DMI BIOS Version A02
DMI System Manufacturer Dell Inc.
DMI System Product Dell DM051
DMI System Version 
DMI System Serial Number JY0BX81
DMI System UUID 44454C4C-59001030-8042CAC0-4F583831
DMI Motherboard Manufacturer Dell Inc.
DMI Motherboard Product 0RD203
DMI Motherboard Version 
DMI Motherboard Serial Number ..CN6986158A0CE4.
DMI Chassis Manufacturer Dell Inc.
DMI Chassis Version 
DMI Chassis Serial Number JY0BX81
DMI Chassis Asset Tag 
DMI Chassis Type Mini Tower


----------



## linderman (May 20, 2005)

OEM machines (dell, gateway, HP etc etc etc) are designed to be very focused and limited in upgradabilty. The problem being they neuter the bios for there motherboards; then only their original spec is supported

you will need to get a new motherboard and case if you want to upgrade to a decent gaming machine

nice video card, but 450 watt PSU is very marginal only the most high quality 450 watt power supply will take that load, unfortunately; the cost of such a unit is on par with a quality 550 watt unit

In your shoes I would re-thing your situtaion, dont open the 450 when you get it, send it back and get an OCZ 600 watt or Corsair VX-550 watt

or cooleremaster real power pro 550 or even bigger >>>>> bigger never hurts the power supply only delivers what the rig needs

a bigger power supply will also make sure you can bring it forward for your next build


as for CPU

you will need a new motherboard and case >>>> dell cases only accept the unusual sized dell motherboards


you can get bargain boards and cases from Mwave.com / click on refurbished / then click on component catagory

example = coolermaster centurion case for $34.00 is a bargain

thermaltake toughpower 700 watt for $76.00 is a steal

dont get suckered into the other cheap PSU's they have listed >>>> they are trash

there are some super deals on motherboards too >>>>> look for an asus P5 model those will take pentium D's and the newest conroe's

the asus boards have great bios support and dont limit your configurations and future upgrades to antyhing within its reasonable lifespan 

thats funny :laugh: lifespan of a computer is almost shorter than the lifespan of a mosquito :laugh:


----------



## AnotherDay (Mar 24, 2008)

Hey thanks, Linderman

I mailed back the crappy Eagle Tech power supply and went to Fry's to buy a Coolermaster 550W. I should be fine, my gfx card suggests 405W system, and i added up the wattage under Everest and it shows that I'll run a healthy 100 watt surplus.
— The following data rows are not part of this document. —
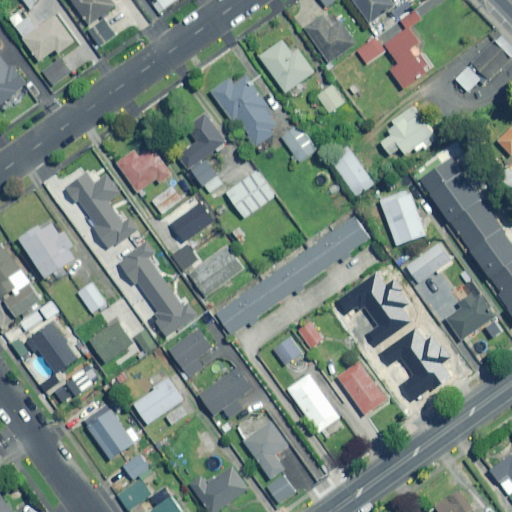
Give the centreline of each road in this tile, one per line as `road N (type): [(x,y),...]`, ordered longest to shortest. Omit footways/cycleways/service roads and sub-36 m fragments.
road 1 (residential): [(0,173),(242,0)]
road 2 (tertiary): [(511,384),(334,511)]
road 3 (residential): [(90,511),(0,386)]
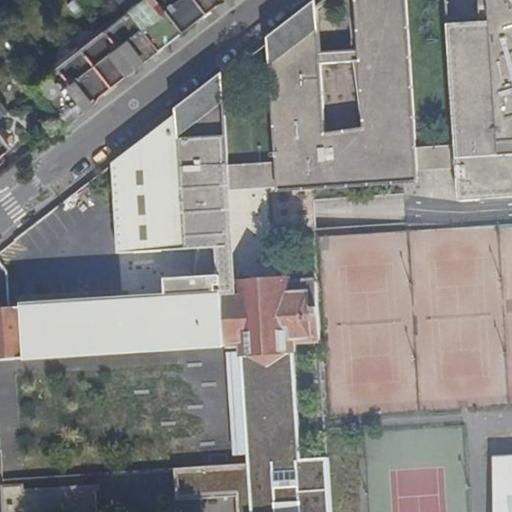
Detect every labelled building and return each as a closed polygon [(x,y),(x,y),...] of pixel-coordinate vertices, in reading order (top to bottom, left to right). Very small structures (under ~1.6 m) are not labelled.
[(154,0),(136,0),(124,10),(157,54),(181,35),(154,0)] [(192,0),(154,0),(181,35),(206,17),(192,0)] [(192,0),(206,17),(227,0),(192,0)] [(358,0),(362,49),(322,51),(318,6),(301,20),(300,20),(309,164),(335,160),(335,151),(366,149),(367,155),(416,149),(405,0),(358,0)] [(362,49),(358,0),(326,0),(318,6),(322,51),(362,49)] [(511,4),(508,0),(488,0),(489,21),(481,22),(447,23),(457,200),(511,197),(511,4)] [(489,21),(488,0),(479,0),(481,22),(489,21)] [(124,10),(100,28),(134,72),(157,54),(124,10)] [(278,168),(309,164),(300,20),(270,44),(278,168)] [(100,28),(76,47),(109,91),(134,72),(100,28)] [(76,47),(52,65),(85,109),(109,91),(76,47)] [(52,65),(29,84),(36,93),(62,127),(85,109),(52,65)] [(0,361),(245,346),(251,464),(253,495),(254,511),(330,511),(316,282),(297,283),(296,278),(239,281),(240,287),(232,288),(225,168),(230,167),(225,78),(116,163),(120,253),(197,248),(192,279),(166,281),(167,300),(10,309),(7,272),(0,262),(0,361)] [(0,158),(11,150),(0,134),(0,158)] [(511,511),(511,458),(492,459),(494,511),(511,511)] [(5,494),(6,511),(146,511),(219,507),(218,496),(253,495),(251,464),(216,466),(217,487),(99,494),(99,488),(26,493),(5,494)] [(5,494),(26,493),(26,485),(5,486),(5,494)]
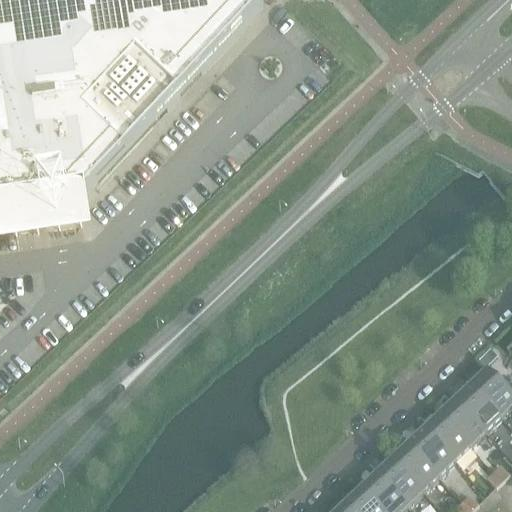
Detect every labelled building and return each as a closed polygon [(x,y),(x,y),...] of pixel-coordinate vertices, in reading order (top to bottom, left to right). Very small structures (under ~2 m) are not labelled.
[(0,0),(0,235),(47,228),(80,223),(81,222),(79,209),(264,10),(253,0),(0,0)] [(511,414),(511,400),(506,394),(487,374),(471,389),(503,423),(511,414)] [(503,423),(471,389),(455,404),(487,438),(503,423)] [(487,438),(455,404),(439,419),(472,453),(487,438)] [(472,453),(439,419),(424,434),(456,468),(472,453)] [(456,468),(424,434),(408,449),(440,483),(456,468)] [(440,483),(408,449),(393,464),(425,498),(440,483)] [(409,511),(425,498),(393,464),(377,479),(408,511),(409,511)] [(510,479),(501,470),(494,476),(503,486),(510,479)] [(503,486),(494,476),(487,483),(496,493),(503,486)] [(408,511),(377,479),(361,494),(378,511),(408,511)] [(378,511),(361,494),(346,509),(348,511),(378,511)] [(468,511),(476,511),(479,509),(470,499),(463,506),(468,511)]
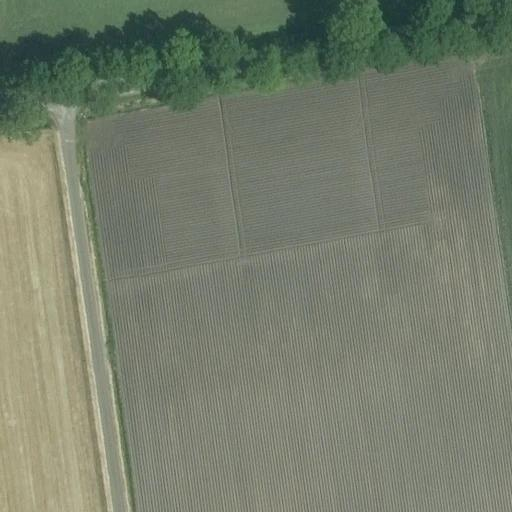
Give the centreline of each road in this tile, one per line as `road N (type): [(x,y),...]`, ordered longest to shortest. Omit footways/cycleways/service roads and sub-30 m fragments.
road 1 (tertiary): [(59,95),(511,10)]
road 2 (unclassified): [(117,511),(59,95)]
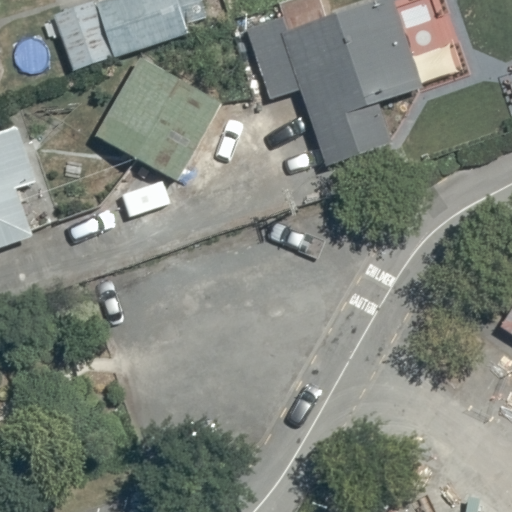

I was actually informed that if I upgrade my BIOS, I can upgrade to a Pentium D. So the best processor I can stick in my system would be a Pentium D 960 3.4Ghz Dual Core. I don't really have the money right now to upgrade my system altogether. I was wondering, will I experience a decent performance increase switching from a P4 650 3.4Ghz single core HT enabled to a P4 D 960 3.4Ghz dual core? I guess I'm wondering if its worth just throwing in a quick fix so this system can survive the year until I upgrade to a C2D system next year, when prices are down and I have more dough.


----------



## linderman (May 20, 2005)

if it worth it depends on what you do with your system / if you are gaming then; hell yes if you like to multi task then; hell yes

its nice to be able to run an anti spyware scan while you are doping other things in a program

look on ebay for used pentium D's you dont need to go right to the last edge of the D's to get a worthy performance improvement


any of the 9XX cpu's will give a great result

both cores can also team up on a single application >>> say if your cores are both 3.2 ghz and you are running a demanding application, then both cores will team up to produce about the effective speed of 4 ghz maybe a tad more

they dont actually double like some fellas think they do, the second core will lend a hand generally about 25% of its speed will be used before other things in your system get botlenecked, like the ram or video card

yes, its worth upgrading

then you can begin to stash parts away for a core-2 D system over the course of the next year >>>> as you are stashing leave the motherboard and cpu for last then you can find out whats the latest and greatest before you buy

I would stash away the case, dvd rom drive, video card, ram sticks, hard drives, 750 watt PSU first then grab the mobo and cpu last

enjoy, it can be alot of fun 


BTW: I would have got a 750 watt if I were in your shoes, then when you upgrade you could bring the PSU forward >>>> ohhh well not a biggie


----------



## Xyybyral (Apr 6, 2008)

I'm also currently using a Dimension E510 and I'm curious as to whether the Coolermaster will fit perfectly or not.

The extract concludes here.